The results are summarised in the following six tables. Tables 1 and 2 present the analysis of the size of revisions for money and credit and effective rates data, showing the mean revision and mean absolute revision. Tables 3 and 4 present the analysis for bias on the same series. For each series, a T-test is the first test conducted. This is the simplest test for bias, and is a function of the mean and standard deviation of the sample of revisions, and the number of observations.
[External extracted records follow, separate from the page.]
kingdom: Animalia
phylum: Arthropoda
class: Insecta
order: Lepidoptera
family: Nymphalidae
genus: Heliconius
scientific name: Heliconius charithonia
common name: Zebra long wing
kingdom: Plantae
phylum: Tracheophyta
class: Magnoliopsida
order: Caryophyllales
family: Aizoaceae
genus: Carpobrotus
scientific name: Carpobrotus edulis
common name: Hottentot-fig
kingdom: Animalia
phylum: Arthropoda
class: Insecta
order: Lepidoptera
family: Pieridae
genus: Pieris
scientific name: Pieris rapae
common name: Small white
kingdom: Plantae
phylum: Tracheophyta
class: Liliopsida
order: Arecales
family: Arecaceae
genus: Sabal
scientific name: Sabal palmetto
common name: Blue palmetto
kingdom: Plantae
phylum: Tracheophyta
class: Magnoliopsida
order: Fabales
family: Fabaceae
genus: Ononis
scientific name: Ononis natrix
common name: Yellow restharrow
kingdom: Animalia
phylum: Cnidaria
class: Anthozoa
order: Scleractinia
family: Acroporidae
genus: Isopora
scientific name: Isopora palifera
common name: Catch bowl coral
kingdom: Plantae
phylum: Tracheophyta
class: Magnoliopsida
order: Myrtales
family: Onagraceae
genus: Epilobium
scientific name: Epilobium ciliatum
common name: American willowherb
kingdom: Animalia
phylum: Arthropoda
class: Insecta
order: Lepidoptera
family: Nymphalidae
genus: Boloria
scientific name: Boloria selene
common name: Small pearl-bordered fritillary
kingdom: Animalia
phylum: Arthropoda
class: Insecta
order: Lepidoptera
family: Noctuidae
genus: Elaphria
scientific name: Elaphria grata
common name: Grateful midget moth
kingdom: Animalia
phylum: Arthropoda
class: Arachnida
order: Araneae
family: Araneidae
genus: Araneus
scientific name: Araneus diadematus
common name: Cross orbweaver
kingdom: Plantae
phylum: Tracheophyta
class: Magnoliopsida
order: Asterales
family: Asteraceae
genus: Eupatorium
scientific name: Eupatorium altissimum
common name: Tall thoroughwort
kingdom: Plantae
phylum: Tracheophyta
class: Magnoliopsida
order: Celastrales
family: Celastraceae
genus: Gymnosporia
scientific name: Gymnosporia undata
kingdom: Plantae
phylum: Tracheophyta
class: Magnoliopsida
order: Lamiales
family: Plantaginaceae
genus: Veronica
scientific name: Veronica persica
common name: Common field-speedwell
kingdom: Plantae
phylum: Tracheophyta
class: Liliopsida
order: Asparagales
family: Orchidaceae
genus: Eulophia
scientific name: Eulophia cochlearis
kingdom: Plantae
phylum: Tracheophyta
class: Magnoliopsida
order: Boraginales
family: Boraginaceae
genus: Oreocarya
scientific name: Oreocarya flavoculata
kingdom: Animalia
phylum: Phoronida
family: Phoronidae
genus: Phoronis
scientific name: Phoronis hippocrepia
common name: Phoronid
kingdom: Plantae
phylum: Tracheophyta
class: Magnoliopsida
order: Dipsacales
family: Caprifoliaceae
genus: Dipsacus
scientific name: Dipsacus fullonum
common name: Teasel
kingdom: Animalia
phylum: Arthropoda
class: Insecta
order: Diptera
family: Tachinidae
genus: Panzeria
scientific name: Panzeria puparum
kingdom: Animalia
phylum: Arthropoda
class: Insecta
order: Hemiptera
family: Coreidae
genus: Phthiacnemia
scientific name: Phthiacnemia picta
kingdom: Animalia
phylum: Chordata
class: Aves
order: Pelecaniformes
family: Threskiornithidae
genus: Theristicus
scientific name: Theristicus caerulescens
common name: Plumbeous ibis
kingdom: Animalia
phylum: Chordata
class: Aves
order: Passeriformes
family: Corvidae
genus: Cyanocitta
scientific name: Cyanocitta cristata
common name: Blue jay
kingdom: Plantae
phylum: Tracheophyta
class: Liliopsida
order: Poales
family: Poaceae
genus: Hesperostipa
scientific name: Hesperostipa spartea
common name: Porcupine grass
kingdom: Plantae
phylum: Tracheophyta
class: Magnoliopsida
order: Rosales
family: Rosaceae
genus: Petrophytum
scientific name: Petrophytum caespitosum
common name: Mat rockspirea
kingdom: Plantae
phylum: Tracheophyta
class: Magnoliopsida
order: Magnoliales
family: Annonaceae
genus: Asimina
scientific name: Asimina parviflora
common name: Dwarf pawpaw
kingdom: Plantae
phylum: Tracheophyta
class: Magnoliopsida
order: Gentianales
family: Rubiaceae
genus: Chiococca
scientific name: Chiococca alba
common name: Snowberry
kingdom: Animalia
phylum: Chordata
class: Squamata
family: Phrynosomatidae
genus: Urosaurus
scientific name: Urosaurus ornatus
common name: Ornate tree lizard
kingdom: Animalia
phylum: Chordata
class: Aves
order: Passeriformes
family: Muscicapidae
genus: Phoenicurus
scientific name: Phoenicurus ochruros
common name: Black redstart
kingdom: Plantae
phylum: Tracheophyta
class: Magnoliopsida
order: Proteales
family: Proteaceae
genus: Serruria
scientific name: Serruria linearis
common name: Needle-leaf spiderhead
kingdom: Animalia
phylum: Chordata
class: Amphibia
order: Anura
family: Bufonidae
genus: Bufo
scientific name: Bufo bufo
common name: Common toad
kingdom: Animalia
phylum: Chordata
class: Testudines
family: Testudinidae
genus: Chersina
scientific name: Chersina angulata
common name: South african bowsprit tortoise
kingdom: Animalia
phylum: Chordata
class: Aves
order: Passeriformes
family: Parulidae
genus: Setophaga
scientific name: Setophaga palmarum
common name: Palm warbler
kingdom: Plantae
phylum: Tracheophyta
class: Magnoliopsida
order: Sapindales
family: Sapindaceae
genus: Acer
This test is properly valid only when the sample of revisions is independently and identically distributed; this condition fails if revisions are subject to autocorrelation or to non-constant variance (heteroskedasticity). Alternative tests for bias can also be used: for example, an adjusted t-test can be defined which takes into account any evidence of significant first order autocorrelation in the revisions; and there is the Newey-West test that in this case allows for heteroskedasticity and autocorrelation up to two lagged months. Tables 5 and 6 provide further analysis of the revisions, showing the root mean squared, ratio to mean revised data and ratio of variance for all series.